Facts: Mr McIlwraith obtained from the Respondent Council a development permit for material change of use (superseded planning scheme) for a private airstrip in February 2008. On 9 September 2010, Mr McIlwraith commenced the present Appeal seeking orders setting aside the development permit on the basis that approval of the Council was not required. An order was also sought seeking an extension of time for the commencement of the Appeal. A separate Originating Application seeking effectively the same relief was filed on 3 December 2010.

Mr McIlwraith contended that the Council did not have the legislative power under the Integrated Planning Act 1997 (IPA)or the Sustainable Planning Act 2009 (SPA) to regulate the operation of aircraft on, from and above the surface of the relevant land. He argued that the land was subject to the constitutional control of the Commonwealth of Australia, and any express or implied function pursuant to the IPA or the SPA was rendered invalid by s.109 of the Australia Constitution.

It was contended that there was inconsistency between the Commonwealth laws and the requirements under the State laws, such that they could not be simultaneously satisfied. Mr McIlwraith pointed to a Civil Aviation Order which appeared to be at odds with the requirements of the conditions of the development approval.

Mr McIlwraith argued that, alternatively, his use of land to take off and land aircraft did not require development approval as it was an ancillary use.

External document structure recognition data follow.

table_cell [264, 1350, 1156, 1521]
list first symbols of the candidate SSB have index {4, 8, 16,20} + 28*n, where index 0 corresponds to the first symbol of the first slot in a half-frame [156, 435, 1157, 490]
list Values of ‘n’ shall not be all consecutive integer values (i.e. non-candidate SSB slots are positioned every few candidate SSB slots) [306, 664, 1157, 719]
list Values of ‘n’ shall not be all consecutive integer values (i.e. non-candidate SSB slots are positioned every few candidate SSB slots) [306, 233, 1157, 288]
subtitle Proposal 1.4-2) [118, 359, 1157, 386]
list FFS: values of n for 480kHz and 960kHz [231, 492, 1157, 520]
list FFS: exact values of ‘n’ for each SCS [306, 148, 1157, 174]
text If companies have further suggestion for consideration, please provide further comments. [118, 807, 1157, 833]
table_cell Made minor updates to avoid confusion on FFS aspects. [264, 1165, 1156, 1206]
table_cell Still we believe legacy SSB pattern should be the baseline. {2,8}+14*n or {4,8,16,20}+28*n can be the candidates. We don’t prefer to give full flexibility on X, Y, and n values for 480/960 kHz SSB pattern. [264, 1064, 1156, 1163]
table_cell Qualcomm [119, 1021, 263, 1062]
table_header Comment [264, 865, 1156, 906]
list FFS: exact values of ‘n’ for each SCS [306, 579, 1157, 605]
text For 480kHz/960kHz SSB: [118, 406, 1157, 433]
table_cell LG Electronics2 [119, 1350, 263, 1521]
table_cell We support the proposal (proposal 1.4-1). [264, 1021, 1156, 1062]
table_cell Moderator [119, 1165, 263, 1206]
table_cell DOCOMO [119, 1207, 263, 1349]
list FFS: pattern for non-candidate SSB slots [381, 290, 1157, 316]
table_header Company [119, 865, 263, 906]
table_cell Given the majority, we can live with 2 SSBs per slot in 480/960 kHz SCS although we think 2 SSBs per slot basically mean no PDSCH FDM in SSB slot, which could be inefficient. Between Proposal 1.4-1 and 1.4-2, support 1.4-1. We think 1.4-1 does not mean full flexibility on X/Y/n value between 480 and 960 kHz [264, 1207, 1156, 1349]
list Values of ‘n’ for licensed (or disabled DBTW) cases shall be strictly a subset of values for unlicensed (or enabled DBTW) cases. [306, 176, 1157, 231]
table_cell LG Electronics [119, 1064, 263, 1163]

Decision: The Court held, in dismissing the Appeal and the Originating Application, that:

  1. The focus of the Commonwealth arrangements is air safety. It was the Council's focus to protect the local environment and amenity, and to keep records to assist in policing. While Commonwealth authorities regulate major airports, they do not do so in respect of private airstrips.
  2. The "inconsistency" relied on by Mr McIlwraith was with Civil Aviation Orders, which were not laws of the Commonwealth. There was no inconsistency, direct or otherwise, between the Commonwealth and State regimes in the present circumstances. Compliance with both regimes was possible.
  3. There was no reason why a developer, who made a successful development application by mistake, ought not to be entitled to establish that the approval should never have been given in order to free himself from onerous conditions. It was unusual but not unprecedented for a developer to challenge its own approval.
  4. However, the appeal was well out of time, by some two and a half years. No case had been made for the granting of such an extension as that necessary here.
  5. In relation to the "ancillary" argument raised by Mr McIlwraith, the introduction of aircraft activity, even for personal transport to and from home, is the start of a new use. In the present circumstances, it was a use for which Mr McIlwraith had to get Council consent given the terms of the 1985 planning scheme.